__Excerpted text__:

It should be noted that the servers 202 and 211 could be viewed as
the same server, with one interface interacting with the virtual IP
network 200 and another interface interacting with the real IP
network 210. Elements 212 can represent routers in a traditional IP
network infrastructure.
Application Examples
[0157] An example of applications of virtual IP communication
between two nodes may include a virtual IP Node A sending emails to
a virtual IP node B. Generally, the email exchanges pass through an
email transmit server P1, such as a SMTP (Simple Mail Transfer
Protocol) server and through an email receiver server P2, such as a
POP (Post Office Protocol) server. Also, the communication
exchanges are performed in collaboration with a virtual access
control manager (VACM), as will be explained hereinbelow.
[0158] FIG. 5 provides such an example of electronic mail
transactions performed within a virtual IP network. For
illustrations purposes, two virtual IP hosts, Node A and Node B,
two proxy servers P1 and P2, an electronic mail sender server, one
electronic mail receiver server and a central server having a VACM
and database are provided. It should be noted that when Node A
sends an electronic mail to Node B through the virtual IP network,
this electronic mail transaction can be substantially similar to
any electronic mail transactions on a traditional IP network
infrastructure.
[0159] The electronic mail (email) transaction can be described as
in the following steps: [0160] (1) The electronic mail is
transmitted from Node A to mail server P1, using the SMTP protocol;
P1 is the mail server agent responsible for buffering and
transmitting all electronic mails from its client, i.e. node A;
[0161] (2) P1 receives the email; [0162] (3) P1 sends the email to
the email received server P2; [0163] (4) P2 receives the email,
stores it in the inbox for its client Node B; and [0164] (5) Node B
checks for new emails in the inbox and then extracts the new email
from Node A using the POP protocol, for example.
[0165] The above procedure may seem simple at the virtual IP
network layer, corresponding to Layer 1 in FIG. 5. However, at the
Virtual Access Control Protocol (VACP) network layer, corresponding
to Layer 2, the procedure is more complex due to the involvement of
the VACM of the central server.
[0166] More specifically, in Step (1), the email transmission
request made by Node A 501, using the VIPM of Node A 501 for
example, triggers two requests C1 and C2 (not shown) for
communication (or connection) from Node A 501 to the VACM 502 of
the central server. The request C1 for communication (or
connection) contains: 1) the VUID of Node A 501, 2) the virtual IP
address of Node A 501, 3) the virtual IP address of Node B 503, and
4) the real IP address of Node A 501. The second request C2 for
communication (or connection) contains: 1) the participant VUID of
Node A 501, 2) the virtual IP address of Node A 501, 3) the virtual
IP address of proxy P1 504, and 4) the real IP address of Node A
501.

__Objective 1__:
In the excerpt on virtual IP email, what four items does the request C1 contain?
The listing that follows is unrelated to the excerpt on virtual IP email.

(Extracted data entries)
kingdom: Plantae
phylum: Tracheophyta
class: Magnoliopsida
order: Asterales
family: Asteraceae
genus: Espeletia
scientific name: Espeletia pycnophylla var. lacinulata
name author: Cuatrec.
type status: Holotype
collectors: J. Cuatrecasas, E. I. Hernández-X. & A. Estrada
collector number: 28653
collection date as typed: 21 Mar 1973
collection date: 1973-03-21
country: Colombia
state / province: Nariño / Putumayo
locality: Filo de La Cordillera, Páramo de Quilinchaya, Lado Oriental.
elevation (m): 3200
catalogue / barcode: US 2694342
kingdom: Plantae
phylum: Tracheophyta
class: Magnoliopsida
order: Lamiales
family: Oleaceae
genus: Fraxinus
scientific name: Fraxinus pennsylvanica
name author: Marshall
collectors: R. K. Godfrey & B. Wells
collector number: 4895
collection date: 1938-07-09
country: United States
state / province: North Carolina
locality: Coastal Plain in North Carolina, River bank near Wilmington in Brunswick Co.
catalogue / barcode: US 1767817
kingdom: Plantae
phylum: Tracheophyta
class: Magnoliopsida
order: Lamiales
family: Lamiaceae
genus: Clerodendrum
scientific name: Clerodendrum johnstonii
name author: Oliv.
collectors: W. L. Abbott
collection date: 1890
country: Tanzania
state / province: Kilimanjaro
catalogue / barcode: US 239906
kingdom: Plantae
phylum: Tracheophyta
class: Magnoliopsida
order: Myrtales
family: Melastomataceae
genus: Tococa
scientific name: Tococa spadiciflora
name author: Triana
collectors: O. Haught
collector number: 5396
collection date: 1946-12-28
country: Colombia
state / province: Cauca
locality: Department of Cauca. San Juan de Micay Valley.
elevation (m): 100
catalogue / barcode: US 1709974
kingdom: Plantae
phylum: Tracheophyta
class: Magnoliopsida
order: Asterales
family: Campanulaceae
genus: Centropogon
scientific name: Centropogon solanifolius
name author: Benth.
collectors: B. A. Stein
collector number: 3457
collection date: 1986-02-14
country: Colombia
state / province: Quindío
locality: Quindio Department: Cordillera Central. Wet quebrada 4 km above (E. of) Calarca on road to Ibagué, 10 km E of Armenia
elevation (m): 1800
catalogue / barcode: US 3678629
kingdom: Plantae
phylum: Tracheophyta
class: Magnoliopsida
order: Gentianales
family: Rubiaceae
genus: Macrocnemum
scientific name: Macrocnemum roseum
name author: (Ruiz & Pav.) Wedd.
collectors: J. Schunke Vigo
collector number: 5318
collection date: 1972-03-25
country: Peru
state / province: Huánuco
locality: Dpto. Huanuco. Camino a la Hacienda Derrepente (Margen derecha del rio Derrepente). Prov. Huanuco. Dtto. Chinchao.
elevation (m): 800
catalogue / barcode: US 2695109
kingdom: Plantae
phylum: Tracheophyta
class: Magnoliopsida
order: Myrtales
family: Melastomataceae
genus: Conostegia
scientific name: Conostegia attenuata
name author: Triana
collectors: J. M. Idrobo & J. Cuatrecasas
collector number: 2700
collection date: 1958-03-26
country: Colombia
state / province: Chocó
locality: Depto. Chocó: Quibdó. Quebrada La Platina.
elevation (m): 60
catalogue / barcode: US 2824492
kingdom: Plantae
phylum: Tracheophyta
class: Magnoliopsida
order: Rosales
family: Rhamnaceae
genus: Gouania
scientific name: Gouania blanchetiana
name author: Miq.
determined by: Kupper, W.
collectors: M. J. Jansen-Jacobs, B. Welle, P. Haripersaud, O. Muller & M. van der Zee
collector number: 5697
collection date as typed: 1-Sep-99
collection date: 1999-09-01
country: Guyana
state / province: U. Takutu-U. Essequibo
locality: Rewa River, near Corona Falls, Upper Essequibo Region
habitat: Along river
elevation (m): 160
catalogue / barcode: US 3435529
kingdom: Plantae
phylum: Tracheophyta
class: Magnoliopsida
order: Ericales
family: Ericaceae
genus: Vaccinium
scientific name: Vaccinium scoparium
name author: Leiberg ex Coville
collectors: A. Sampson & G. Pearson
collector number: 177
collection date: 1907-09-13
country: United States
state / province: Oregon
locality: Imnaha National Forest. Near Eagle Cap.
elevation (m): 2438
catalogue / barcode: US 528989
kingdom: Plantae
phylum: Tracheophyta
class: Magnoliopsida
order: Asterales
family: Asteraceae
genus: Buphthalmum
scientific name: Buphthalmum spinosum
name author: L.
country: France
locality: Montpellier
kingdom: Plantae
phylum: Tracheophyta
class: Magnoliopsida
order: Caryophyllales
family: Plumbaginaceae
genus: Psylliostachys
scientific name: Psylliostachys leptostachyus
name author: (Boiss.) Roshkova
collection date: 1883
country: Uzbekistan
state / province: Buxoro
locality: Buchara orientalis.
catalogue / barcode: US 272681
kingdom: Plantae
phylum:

__Objective 2__:
Copy these lines of the listing word for word. Start at the line containing "catalogue / barcode: US 239906" and stop after the line containing "country: Peru".

__Final answer 1__:
1) the VUID of Node A 501
2) the virtual IP address of Node A 501
3) the virtual IP address of Node B 503
4) the real IP address of Node A 501

__Final answer 2__:
catalogue / barcode: US 239906
kingdom: Plantae
phylum: Tracheophyta
class: Magnoliopsida
order: Myrtales
family: Melastomataceae
genus: Tococa
scientific name: Tococa spadiciflora
name author: Triana
collectors: O. Haught
collector number: 5396
collection date: 1946-12-28
country: Colombia
state / province: Cauca
locality: Department of Cauca. San Juan de Micay Valley.
elevation (m): 100
catalogue / barcode: US 1709974
kingdom: Plantae
phylum: Tracheophyta
class: Magnoliopsida
order: Asterales
family: Campanulaceae
genus: Centropogon
scientific name: Centropogon solanifolius
name author: Benth.
collectors: B. A. Stein
collector number: 3457
collection date: 1986-02-14
country: Colombia
state / province: Quindío
locality: Quindio Department: Cordillera Central. Wet quebrada 4 km above (E. of) Calarca on road to Ibagué, 10 km E of Armenia
elevation (m): 1800
catalogue / barcode: US 3678629
kingdom: Plantae
phylum: Tracheophyta
class: Magnoliopsida
order: Gentianales
family: Rubiaceae
genus: Macrocnemum
scientific name: Macrocnemum roseum
name author: (Ruiz & Pav.) Wedd.
collectors: J. Schunke Vigo
collector number: 5318
collection date: 1972-03-25
country: Peru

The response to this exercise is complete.